There’s something about Shirley Strawberry that makes people want to stop and hear what she has to say. The co-host of the nationally syndicated “Steve Harvey Morning Show” has never written a book and disparages any talk about her being dubbed as a love guru, but her relationship advice has grown into must-hear radio for over 8 million listeners across America. With her popularity at an all-time high, Strawberry is set to release her first book, The Strawberry Letter: Real Talk, Real Advice, Because Bitterness isn’t Sexy, on April 5.
Derived from one of the morning show’s more popular segments, The Strawberry Letter, where both Strawberry and Harvey attempt to rationalize relationship-geared letters from heart-torn listeners, the book finds Strawberry issuing advice from parenting to career moves, relationships and more. The Strawberry Letter has become such an impactful segment that the clamoring for a book could no longer be ignored by Strawberry, a Chicago native.

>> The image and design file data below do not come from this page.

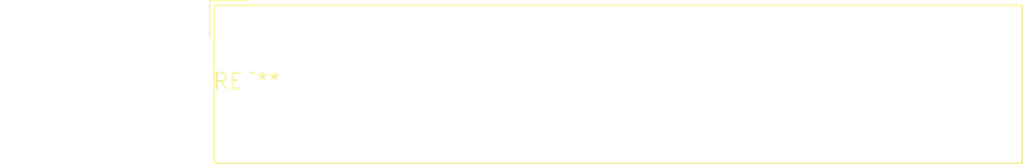
<source format=kicad_pcb>
(kicad_pcb (version 20240108) (generator pcbnew)

  (general
    (thickness 1.6)
  )

  (paper "A4")
  (layers
    (0 "F.Cu" signal)
    (31 "B.Cu" signal)
    (32 "B.Adhes" user "B.Adhesive")
    (33 "F.Adhes" user "F.Adhesive")
    (34 "B.Paste" user)
    (35 "F.Paste" user)
    (36 "B.SilkS" user "B.Silkscreen")
    (37 "F.SilkS" user "F.Silkscreen")
    (38 "B.Mask" user)
    (39 "F.Mask" user)
    (40 "Dwgs.User" user "User.Drawings")
    (41 "Cmts.User" user "User.Comments")
    (42 "Eco1.User" user "User.Eco1")
    (43 "Eco2.User" user "User.Eco2")
    (44 "Edge.Cuts" user)
    (45 "Margin" user)
    (46 "B.CrtYd" user "B.Courtyard")
    (47 "F.CrtYd" user "F.Courtyard")
    (48 "B.Fab" user)
    (49 "F.Fab" user)
    (50 "User.1" user)
    (51 "User.2" user)
    (52 "User.3" user)
    (53 "User.4" user)
    (54 "User.5" user)
    (55 "User.6" user)
    (56 "User.7" user)
    (57 "User.8" user)
    (58 "User.9" user)
  )

  (setup
    (pad_to_mask_clearance 0)
    (pcbplotparams
      (layerselection 0x00010fc_ffffffff)
      (plot_on_all_layers_selection 0x0000000_00000000)
      (disableapertmacros false)
      (usegerberextensions false)
      (usegerberattributes false)
      (usegerberadvancedattributes false)
      (creategerberjobfile false)
      (dashed_line_dash_ratio 12.000000)
      (dashed_line_gap_ratio 3.000000)
      (svgprecision 4)
      (plotframeref false)
      (viasonmask false)
      (mode 1)
      (useauxorigin false)
      (hpglpennumber 1)
      (hpglpenspeed 20)
      (hpglpendiameter 15.000000)
      (dxfpolygonmode false)
      (dxfimperialunits false)
      (dxfusepcbnewfont false)
      (psnegative false)
      (psa4output false)
      (plotreference false)
      (plotvalue false)
      (plotinvisibletext false)
      (sketchpadsonfab false)
      (subtractmaskfromsilk false)
      (outputformat 1)
      (mirror false)
      (drillshape 1)
      (scaleselection 1)
      (outputdirectory "")
    )
  )

  (net 0 "")

  (footprint "Altech_AK300_1x13_P5.00mm_45-Degree" (layer "F.Cu") (at 0 0))

)

</source>
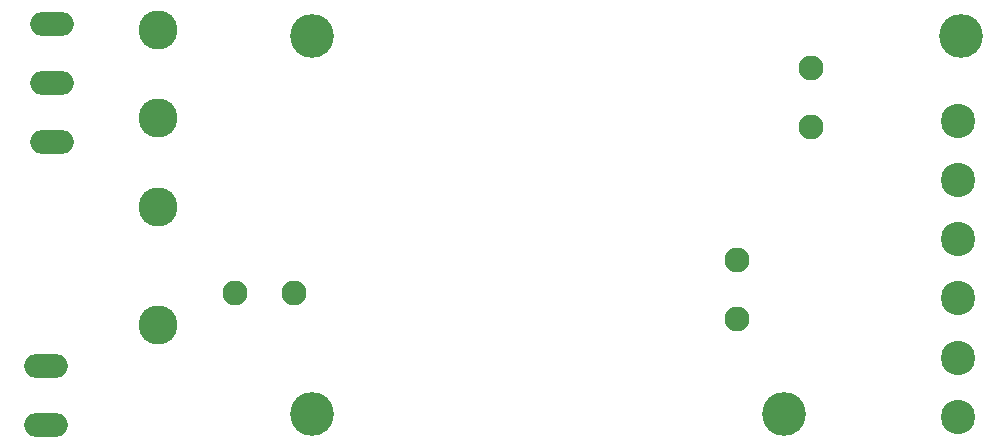
<source format=gbs>
G04 (created by PCBNEW-RS274X (2010-03-14)-final) date Tue 10 Jan 2012 23:21:23 GMT*
G01*
G70*
G90*
%MOIN*%
G04 Gerber Fmt 3.4, Leading zero omitted, Abs format*
%FSLAX34Y34*%
G04 APERTURE LIST*
%ADD10C,0.006000*%
%ADD11C,0.083000*%
%ADD12C,0.114500*%
%ADD13O,0.146000X0.079100*%
%ADD14C,0.146000*%
%ADD15C,0.130200*%
G04 APERTURE END LIST*
G54D10*
G54D11*
X56496Y-31103D03*
X56496Y-33072D03*
X58957Y-26673D03*
X58957Y-24704D03*
X41732Y-32185D03*
X39763Y-32185D03*
G54D12*
X63878Y-26477D03*
X63878Y-28446D03*
X63878Y-30414D03*
X63878Y-32383D03*
X63878Y-34351D03*
X63878Y-36320D03*
G54D13*
X33465Y-36615D03*
X33465Y-34646D03*
G54D14*
X42323Y-23622D03*
X63976Y-23622D03*
G54D13*
X33661Y-23229D03*
X33661Y-25198D03*
X33661Y-27166D03*
G54D14*
X58071Y-36220D03*
X42323Y-36220D03*
G54D15*
X37205Y-33267D03*
X37205Y-29330D03*
X37205Y-26377D03*
X37205Y-23424D03*
M02*

</source>
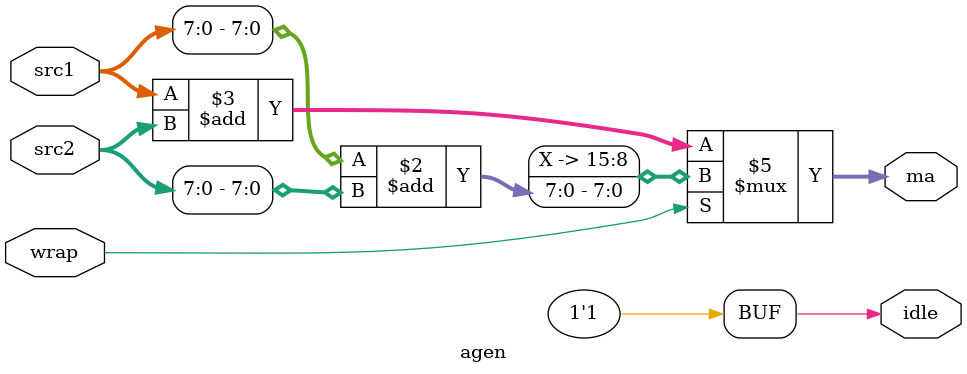
<source format=sv>
`include "rtf65004-defines.sv"

module agen(wrap, src1, src2, ma, idle);
parameter AMSB = 15;
parameter TRUE = 1'b1;
parameter FALSE = 1'b0;
input wrap;
input [AMSB:0] src1;
input [AMSB:0] src2;
output reg [AMSB:0] ma;
output idle;

assign idle = 1'b1;

always @*
	if (wrap)
		ma <= {scr1[15:8],src1[7:0] + src2[7:0]};
	else
		ma <= src1 + src2;


endmodule

</source>
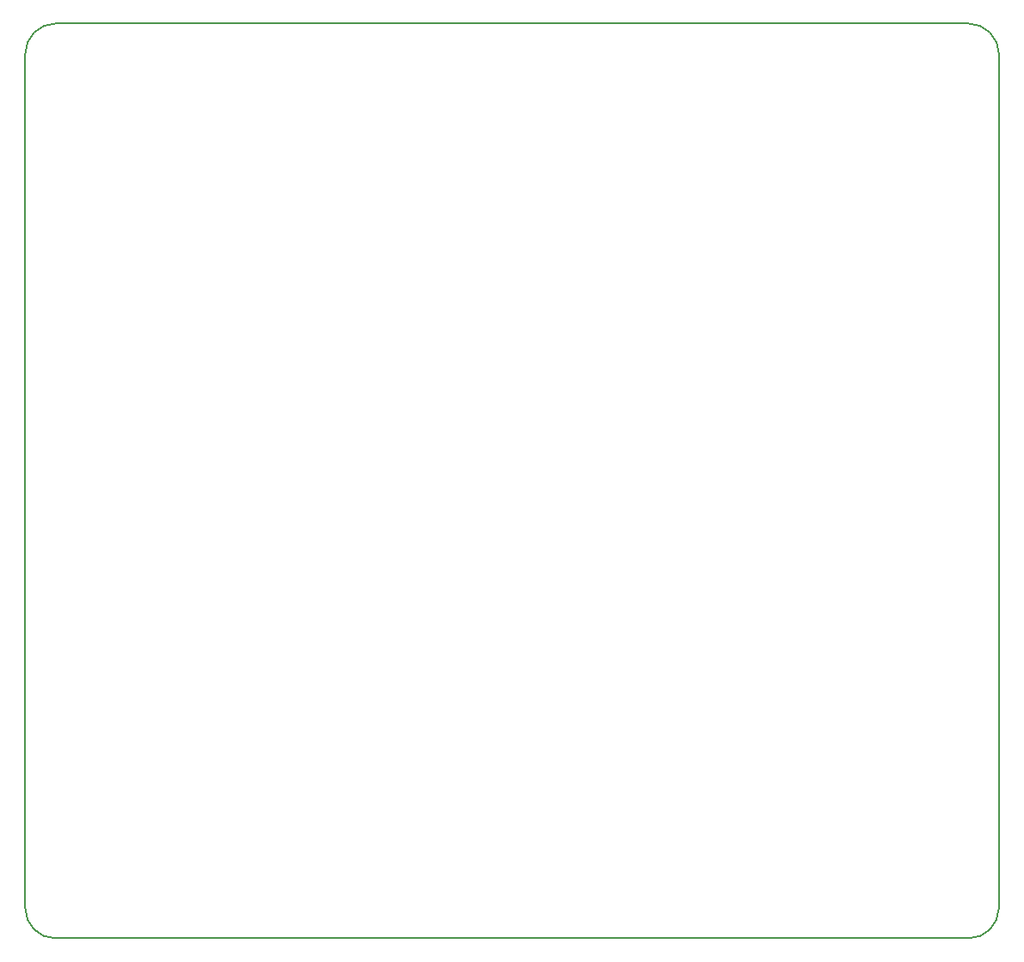
<source format=gm1>
G04 #@! TF.GenerationSoftware,KiCad,Pcbnew,(5.1.2)-1*
G04 #@! TF.CreationDate,2019-06-18T12:55:33-03:00*
G04 #@! TF.ProjectId,pcb_v1,7063625f-7631-42e6-9b69-6361645f7063,rev?*
G04 #@! TF.SameCoordinates,Original*
G04 #@! TF.FileFunction,Profile,NP*
%FSLAX46Y46*%
G04 Gerber Fmt 4.6, Leading zero omitted, Abs format (unit mm)*
G04 Created by KiCad (PCBNEW (5.1.2)-1) date 2019-06-18 12:55:33*
%MOMM*%
%LPD*%
G04 APERTURE LIST*
%ADD10C,0.150000*%
G04 APERTURE END LIST*
D10*
X50000000Y-53000000D02*
G75*
G02X53000000Y-50000000I3000000J0D01*
G01*
X142890000Y-50000000D02*
G75*
G02X145890000Y-53000000I0J-3000000D01*
G01*
X145890000Y-137170000D02*
G75*
G02X142890000Y-140170000I-3000000J0D01*
G01*
X53000000Y-140170000D02*
G75*
G02X50000000Y-137170000I0J3000000D01*
G01*
X142890000Y-140170000D02*
X53000000Y-140170000D01*
X145890000Y-137170000D02*
X145890000Y-53000000D01*
X142890000Y-50000000D02*
X53000000Y-50000000D01*
X50000000Y-53000000D02*
X50000000Y-137170000D01*
M02*

</source>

“People asked me to do it,” Strawberry said. “Quite a few people asked me to do it. ‘Why don’t you put the Strawberry Letters in a book? You should pile up all the Strawberry letters and put them in a book.’ I heard that quite a bit and that’s what made me do it.”
After working alongside Harvey on the show for more than 10 years, the time has come for Strawberry to journey into her own spotlight. Her book release has the longtime radio personality anxious for results, but if the show’s past success is any indication on what lies ahead of its new spinoff manuscript then a huge victory could be in store.
“I’m very excited a little nervous,” Strawberry said. “I don’t know what to expect. I expect good things and we’ll see what happens. I know I poured my heart out and I was very transparent in the book and I hope people get the message that was intended when I wrote it.”
The fact that neither Harvey nor Strawberry possesses degrees that would classify them as relationship experts hasn’t stopped the duo from garnering a cult-like following. Their own personal experiences — Harvey being married three times and Strawberry a divorced mother — have equipped them with enough personal credentials that make for positive and constructive insight. “We don’t have psychology degrees or anything like that,” she says. “It just comes from plain common sense.”
Harvey has already written two books, Act Like a Lady, Think Like a Man: What Men Really Think About Love, Relationships, Intimacy, and Commitment and Straight Talk, No Chaser: How to Find and Keep a Man, while Strawberry is just cracking the surface on what may be the first of a long-lived publishing career.